= WHAT YOU HAVE TO DO =
Transcribe every record verbatim.

☆ ☆ ☆

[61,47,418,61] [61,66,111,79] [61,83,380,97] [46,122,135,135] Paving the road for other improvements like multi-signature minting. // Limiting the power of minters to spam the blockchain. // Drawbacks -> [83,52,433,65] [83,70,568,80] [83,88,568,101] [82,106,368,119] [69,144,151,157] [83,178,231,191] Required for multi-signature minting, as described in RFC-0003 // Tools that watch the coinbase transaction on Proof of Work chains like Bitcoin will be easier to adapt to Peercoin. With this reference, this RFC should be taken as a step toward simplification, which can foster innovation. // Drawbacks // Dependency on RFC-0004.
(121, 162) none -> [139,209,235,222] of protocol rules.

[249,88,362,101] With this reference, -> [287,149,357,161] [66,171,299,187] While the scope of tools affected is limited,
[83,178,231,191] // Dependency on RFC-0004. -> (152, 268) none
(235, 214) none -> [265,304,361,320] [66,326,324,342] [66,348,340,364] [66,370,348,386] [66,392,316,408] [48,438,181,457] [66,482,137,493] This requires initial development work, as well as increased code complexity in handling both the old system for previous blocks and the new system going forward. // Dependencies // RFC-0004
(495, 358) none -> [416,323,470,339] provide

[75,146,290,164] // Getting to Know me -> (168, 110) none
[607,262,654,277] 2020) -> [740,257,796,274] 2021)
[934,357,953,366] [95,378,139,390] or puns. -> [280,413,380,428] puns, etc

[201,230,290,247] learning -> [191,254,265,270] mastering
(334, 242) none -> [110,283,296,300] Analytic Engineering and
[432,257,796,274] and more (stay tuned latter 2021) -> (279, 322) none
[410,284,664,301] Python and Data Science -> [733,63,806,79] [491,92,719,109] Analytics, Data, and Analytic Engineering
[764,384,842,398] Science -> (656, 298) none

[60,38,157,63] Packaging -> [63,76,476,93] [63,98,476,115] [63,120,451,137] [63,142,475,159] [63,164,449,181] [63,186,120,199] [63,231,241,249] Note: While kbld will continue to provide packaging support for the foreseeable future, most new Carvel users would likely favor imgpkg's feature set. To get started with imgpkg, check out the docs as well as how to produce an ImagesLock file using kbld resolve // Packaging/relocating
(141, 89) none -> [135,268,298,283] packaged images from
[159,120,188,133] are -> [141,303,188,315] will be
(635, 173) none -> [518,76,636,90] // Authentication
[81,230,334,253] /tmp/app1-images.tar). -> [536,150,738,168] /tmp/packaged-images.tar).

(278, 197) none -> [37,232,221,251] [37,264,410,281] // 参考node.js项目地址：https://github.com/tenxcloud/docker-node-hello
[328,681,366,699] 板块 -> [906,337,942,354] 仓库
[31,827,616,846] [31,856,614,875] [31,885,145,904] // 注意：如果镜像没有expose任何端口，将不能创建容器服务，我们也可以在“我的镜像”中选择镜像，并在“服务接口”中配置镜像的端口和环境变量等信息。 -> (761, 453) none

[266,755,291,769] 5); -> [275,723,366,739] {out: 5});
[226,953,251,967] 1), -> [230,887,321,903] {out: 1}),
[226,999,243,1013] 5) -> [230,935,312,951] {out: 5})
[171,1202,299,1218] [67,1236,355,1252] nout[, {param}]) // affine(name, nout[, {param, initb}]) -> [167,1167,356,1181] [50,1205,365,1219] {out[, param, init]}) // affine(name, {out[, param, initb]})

☆ ☆ ☆

= YOUR SOLUTION =
[61,47,418,61] [61,66,111,79] [61,83,380,97] [46,122,135,135] Paving the road for other improvements like multi-signature minting. // Limiting the power of minters to spam the blockchain. // Drawbacks -> [83,52,433,65] [83,70,568,80] [83,88,568,101] [82,106,368,119] [69,144,151,157] [83,178,231,191] Required for multi-signature minting, as described in RFC-0003 // Tools that watch the coinbase transaction on Proof of Work chains like Bitcoin will be easier to adapt to Peercoin. With this reference, this RFC should be taken as a step toward simplification, which can foster innovation. // Drawbacks // Dependency on RFC-0004.
(121, 162) none -> [139,209,235,222] of protocol rules.

[249,88,362,101] With this reference, -> [287,149,357,161] [66,171,299,187] While the scope of tools affected is limited,
[83,178,231,191] // Dependency on RFC-0004. -> (152, 268) none
(235, 214) none -> [265,304,361,320] [66,326,324,342] [66,348,340,364] [66,370,348,386] [66,392,316,408] [48,438,181,457] [66,482,137,493] This requires initial development work, as well as increased code complexity in handling both the old system for previous blocks and the new system going forward. // Dependencies // RFC-0004
(495, 358) none -> [416,323,470,339] provide

[75,146,290,164] // Getting to Know me -> (168, 110) none
[607,262,654,277] 2020) -> [740,257,796,274] 2021)
[934,357,953,366] [95,378,139,390] or puns. -> [280,413,380,428] puns, etc

[201,230,290,247] learning -> [191,254,265,270] mastering
(334, 242) none -> [110,283,296,300] Analytic Engineering and
[432,257,796,274] and more (stay tuned latter 2021) -> (279, 322) none
[410,284,664,301] Python and Data Science -> [733,63,806,79] [491,92,719,109] Analytics, Data, and Analytic Engineering
[764,384,842,398] Science -> (656, 298) none

[60,38,157,63] Packaging -> [63,76,476,93] [63,98,476,115] [63,120,451,137] [63,142,475,159] [63,164,449,181] [63,186,120,199] [63,231,241,249] Note: While kbld will continue to provide packaging support for the foreseeable future, most new Carvel users would likely favor imgpkg's feature set. To get started with imgpkg, check out the docs as well as how to produce an ImagesLock file using kbld resolve // Packaging/relocating
(141, 89) none -> [135,268,298,283] packaged images from
[159,120,188,133] are -> [141,303,188,315] will be
(635, 173) none -> [518,76,636,90] // Authentication
[81,230,334,253] /tmp/app1-images.tar). -> [536,150,738,168] /tmp/packaged-images.tar).

(278, 197) none -> [37,232,221,251] [37,264,410,281] // 参考node.js项目地址：https://github.com/tenxcloud/docker-node-hello
[328,681,366,699] 板块 -> [906,337,942,354] 仓库
[31,827,616,846] [31,856,614,875] [31,885,145,904] // 注意：如果镜像没有expose任何端口，将不能创建容器服务，我们也可以在“我的镜像”中选择镜像，并在“服务接口”中配置镜像的端口和环境变量等信息。 -> (761, 453) none

[266,755,291,769] 5); -> [275,723,366,739] {out: 5});
[226,953,251,967] 1), -> [230,887,321,903] {out: 1}),
[226,999,243,1013] 5) -> [230,935,312,951] {out: 5})
[171,1202,299,1218] [67,1236,355,1252] nout[, {param}]) // affine(name, nout[, {param, initb}]) -> [167,1167,356,1181] [50,1205,365,1219] {out[, param, init]}) // affine(name, {out[, param, initb]})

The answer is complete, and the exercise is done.